#### [Task directions]
Pull out every line below that holds the word "important".

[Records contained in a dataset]
● ● ● ●

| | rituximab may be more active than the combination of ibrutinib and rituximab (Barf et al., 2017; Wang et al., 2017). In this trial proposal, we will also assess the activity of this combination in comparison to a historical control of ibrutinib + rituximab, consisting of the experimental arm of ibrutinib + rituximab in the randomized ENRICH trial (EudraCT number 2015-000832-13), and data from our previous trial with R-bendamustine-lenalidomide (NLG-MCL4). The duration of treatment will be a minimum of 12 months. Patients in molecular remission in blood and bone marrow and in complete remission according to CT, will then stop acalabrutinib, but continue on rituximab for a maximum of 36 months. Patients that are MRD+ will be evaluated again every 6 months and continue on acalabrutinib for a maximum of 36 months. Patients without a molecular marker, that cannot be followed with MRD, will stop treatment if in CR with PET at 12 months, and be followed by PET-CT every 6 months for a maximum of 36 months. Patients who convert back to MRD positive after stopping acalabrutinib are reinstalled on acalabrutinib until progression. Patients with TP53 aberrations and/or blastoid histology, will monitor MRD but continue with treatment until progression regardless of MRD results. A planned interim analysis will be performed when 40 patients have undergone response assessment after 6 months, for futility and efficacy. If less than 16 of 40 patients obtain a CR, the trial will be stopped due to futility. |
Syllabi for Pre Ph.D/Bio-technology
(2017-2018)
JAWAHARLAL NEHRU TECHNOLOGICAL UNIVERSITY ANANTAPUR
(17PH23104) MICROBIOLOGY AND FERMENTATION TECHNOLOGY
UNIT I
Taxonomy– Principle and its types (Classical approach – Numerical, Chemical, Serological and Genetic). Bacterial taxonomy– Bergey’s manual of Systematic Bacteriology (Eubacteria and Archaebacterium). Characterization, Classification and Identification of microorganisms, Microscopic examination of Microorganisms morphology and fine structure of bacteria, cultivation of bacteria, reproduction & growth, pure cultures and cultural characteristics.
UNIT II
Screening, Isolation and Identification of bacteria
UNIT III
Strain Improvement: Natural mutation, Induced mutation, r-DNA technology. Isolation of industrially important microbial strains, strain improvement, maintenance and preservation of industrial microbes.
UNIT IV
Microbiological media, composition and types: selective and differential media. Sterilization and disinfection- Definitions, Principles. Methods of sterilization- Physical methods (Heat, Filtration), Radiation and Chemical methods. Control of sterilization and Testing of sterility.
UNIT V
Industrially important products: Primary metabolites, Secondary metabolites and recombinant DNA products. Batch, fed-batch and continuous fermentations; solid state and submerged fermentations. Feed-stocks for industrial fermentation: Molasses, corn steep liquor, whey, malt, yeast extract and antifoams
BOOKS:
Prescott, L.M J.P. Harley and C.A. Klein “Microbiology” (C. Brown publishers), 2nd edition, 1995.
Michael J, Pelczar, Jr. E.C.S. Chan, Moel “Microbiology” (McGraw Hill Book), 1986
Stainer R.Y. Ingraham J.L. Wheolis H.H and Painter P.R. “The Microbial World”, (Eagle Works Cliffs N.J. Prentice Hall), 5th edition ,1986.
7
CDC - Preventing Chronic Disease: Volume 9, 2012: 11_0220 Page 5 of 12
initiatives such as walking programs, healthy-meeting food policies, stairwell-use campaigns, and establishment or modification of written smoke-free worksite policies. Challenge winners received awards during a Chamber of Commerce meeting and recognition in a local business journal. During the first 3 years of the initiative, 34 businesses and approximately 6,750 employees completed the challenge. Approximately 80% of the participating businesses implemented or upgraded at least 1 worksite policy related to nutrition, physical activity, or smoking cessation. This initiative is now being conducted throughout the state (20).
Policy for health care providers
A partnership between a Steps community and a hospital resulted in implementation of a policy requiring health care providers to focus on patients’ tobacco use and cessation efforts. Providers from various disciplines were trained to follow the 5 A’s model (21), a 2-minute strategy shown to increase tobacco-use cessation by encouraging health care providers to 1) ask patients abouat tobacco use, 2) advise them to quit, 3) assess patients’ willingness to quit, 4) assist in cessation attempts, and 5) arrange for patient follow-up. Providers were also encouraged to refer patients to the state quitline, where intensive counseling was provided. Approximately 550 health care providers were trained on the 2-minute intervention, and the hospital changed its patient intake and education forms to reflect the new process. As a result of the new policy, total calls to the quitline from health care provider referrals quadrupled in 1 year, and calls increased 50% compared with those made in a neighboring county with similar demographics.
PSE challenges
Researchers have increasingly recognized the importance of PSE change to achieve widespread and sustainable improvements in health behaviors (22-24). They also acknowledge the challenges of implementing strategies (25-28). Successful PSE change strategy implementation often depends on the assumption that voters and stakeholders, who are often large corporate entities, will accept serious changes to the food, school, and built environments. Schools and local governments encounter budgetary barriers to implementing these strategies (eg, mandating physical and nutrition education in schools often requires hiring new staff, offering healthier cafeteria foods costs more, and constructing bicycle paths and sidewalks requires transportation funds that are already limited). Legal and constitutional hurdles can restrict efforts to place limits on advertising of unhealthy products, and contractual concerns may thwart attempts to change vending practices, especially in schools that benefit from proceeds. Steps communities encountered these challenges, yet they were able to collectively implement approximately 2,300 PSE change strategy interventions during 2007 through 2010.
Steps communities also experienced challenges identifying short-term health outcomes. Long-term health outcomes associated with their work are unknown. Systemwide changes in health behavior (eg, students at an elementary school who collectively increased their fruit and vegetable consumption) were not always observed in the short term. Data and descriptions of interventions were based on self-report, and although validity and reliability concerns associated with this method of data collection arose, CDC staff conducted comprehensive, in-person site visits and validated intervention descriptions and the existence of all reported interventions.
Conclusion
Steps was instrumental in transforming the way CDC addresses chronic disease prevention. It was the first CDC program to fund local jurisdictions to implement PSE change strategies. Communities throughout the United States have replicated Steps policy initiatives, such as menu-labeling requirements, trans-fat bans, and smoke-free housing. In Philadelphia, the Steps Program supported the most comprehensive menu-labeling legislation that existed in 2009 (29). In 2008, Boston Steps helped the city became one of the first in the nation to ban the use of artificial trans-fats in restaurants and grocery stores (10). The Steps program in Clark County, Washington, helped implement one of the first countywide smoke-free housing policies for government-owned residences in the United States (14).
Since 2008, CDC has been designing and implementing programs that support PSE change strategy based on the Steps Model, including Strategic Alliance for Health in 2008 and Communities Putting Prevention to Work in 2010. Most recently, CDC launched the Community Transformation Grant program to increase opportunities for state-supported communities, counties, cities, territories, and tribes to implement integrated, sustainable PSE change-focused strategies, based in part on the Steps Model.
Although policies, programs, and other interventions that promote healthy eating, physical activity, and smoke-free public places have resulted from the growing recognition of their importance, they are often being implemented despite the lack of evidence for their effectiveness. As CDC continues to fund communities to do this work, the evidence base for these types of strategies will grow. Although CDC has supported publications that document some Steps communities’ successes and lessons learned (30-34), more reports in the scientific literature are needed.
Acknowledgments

● ● ● ●

#### [Output for this task]
Strain Improvement: Natural mutation, Induced mutation, r-DNA technology. Isolation of industrially important microbial strains, strain improvement, maintenance and preservation of industrial microbes.
Industrially important products: Primary metabolites, Secondary metabolites and recombinant DNA products. Batch, fed-batch and continuous fermentations; solid state and submerged fermentations. Feed-stocks for industrial fermentation: Molasses, corn steep liquor, whey, malt, yeast extract and antifoams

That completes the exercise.